On Thu, Aug 20, 2009 at 6:28 PM, Lukasz Szybalski<[email protected]> wrote:
>
> On Thu, Aug 20, 2009 at 5:13 PM, Lukasz Szybalski<[email protected]> wrote:
>> Hello,
>> I am uploading tickets to trac. 500 a day. After almost a month+ I've
>> received this error.
>>
>>
>> Traceback (most recent call last):
>>  File "xxx.py", line 115, in <module>
>>    
>> filename=server.ticket.putAttachment(number,file_name,file_name,xmlrpclib.Binary(open(os.path.join(folder_name,file_name)).read()))
>>  File "/usr/lib/python2.5/xmlrpclib.py", line 1147, in __call__
>>    return self.__send(self.__name, args)
>>  File "/usr/lib/python2.5/xmlrpclib.py", line 1437, in __request
>>    verbose=self.__verbose
>>  File "/usr/lib/python2.5/xmlrpclib.py", line 1201, in request
>>    return self._parse_response(h.getfile(), sock)
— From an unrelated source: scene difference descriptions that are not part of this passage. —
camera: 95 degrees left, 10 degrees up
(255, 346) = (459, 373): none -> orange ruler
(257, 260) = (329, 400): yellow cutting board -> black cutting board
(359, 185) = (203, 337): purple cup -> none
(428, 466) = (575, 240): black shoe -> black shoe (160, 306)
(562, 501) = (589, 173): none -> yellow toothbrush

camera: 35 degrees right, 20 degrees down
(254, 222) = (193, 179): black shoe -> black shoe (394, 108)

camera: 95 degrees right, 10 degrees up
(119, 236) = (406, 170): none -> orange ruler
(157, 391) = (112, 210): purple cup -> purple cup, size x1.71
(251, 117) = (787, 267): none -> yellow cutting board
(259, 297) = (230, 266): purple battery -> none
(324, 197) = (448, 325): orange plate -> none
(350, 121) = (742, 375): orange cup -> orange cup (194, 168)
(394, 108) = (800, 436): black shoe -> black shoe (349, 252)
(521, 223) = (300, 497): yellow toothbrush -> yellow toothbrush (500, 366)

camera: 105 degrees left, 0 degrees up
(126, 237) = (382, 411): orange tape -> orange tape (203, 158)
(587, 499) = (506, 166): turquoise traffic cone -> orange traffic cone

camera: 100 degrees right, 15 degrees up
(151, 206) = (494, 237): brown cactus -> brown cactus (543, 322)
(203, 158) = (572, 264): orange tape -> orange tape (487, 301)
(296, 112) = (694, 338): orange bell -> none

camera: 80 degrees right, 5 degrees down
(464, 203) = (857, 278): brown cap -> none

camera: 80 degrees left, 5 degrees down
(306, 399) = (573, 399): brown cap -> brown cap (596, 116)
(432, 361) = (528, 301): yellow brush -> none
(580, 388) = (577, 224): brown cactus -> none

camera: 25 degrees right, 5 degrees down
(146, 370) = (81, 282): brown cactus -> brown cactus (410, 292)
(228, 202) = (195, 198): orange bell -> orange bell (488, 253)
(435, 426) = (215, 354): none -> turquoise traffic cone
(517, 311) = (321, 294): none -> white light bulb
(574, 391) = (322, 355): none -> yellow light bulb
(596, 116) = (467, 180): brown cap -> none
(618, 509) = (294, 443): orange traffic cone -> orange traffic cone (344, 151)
>>  File "/usr/lib/python2.5/xmlrpclib.py", line 1340, in _parse_response
>>    return u.close()
>>  File "/usr/lib/python2.5/xmlrpclib.py", line 787, in close
>>    raise Fault(**self._stack[0])
>> xmlrpclib.Fault: <Fault 2: "'[Errno 31] Too many links:
>> '/home/trac/trac/attachments/ticket/32433'' while executing
>> 'ticket.putAttachment()'">
>>
>>
>>
>> Is there a way to close the xmlrpclib.ServerProxy. I think that is
>> what caused this error. Every time I upload a file I create a service
>> that connects to trac. I do that because the filename of the file I
>> want to upload comes on stdin.
>
>
> I found this:
> http://www.wlug.org.nz/EMLINK
>
>
>
> Too Many Links
>
> There are too many hard links to a file or directory on a filesystem.
> The exact number allowed is file-system dependent. Eg
> /usr/src/linux-2.4.19/include/linux/sysv_fs.h contains
>
>    enum {
>
>        XENIX_LINK_MAX = 126, /* ?? / SYSV_LINK_MAX = 126, / 127? 251?
> / V7_LINK_MAX = 126, / ?? */ COH_LINK_MAX = 10000,
>
>    };
> while /usr/src/linux-2.4.19/include/linux/ext3_fs.h has
>
>       1. define EXT3_LINK_MAX 32000
>
> and /usr/src/linux-2.4.19/include/linux/reiserfs_fs.h has
>
>       1. define REISERFS_LINK_MAX (MAX_US_INT - 1000)
>
> (for maximum unsigned integer on the system).
>
> This could be caused by a directory having too many subdirectories
> (each subdirectory has .. as a hardlink to it's parent directory which
> causes that directory's hardlink count to be increased by one. So yes,
> this does mean that you are limited to 32000 subdirectories in one
> directory in ext3, even if you have hashdirs enabled.) As a
> consequence of this you can stat(2) a directory and add one (for ..)
> and you will know how many directories are in the current directory.
> (or subtract one (for .) to find out how many subdirectories there
> are).
>
> Some file systems (such as FAT) don't have hardlinks so the hardlink
> count can't overflow, and you can't rely on the hardlink count of a
> directory to be representive of how many subdirectories it has.
>
> What a confusing world we live in.
>
>
> I did reach the 32000 tickets. I have exactly:
> 31999 folder for ticket# on my ext3.
>
>  ls -l |wc -l
> 31999
>
> How do I increase that number on ext3?
>
> Thanks,
> Lucas

Well, when lots of SVN users started hitting limits like that for
revisions, they just added a second directory level to handle the
situation.  I don't think many Trac instances have, to this point,
been used in a such a way that they've hit this limit.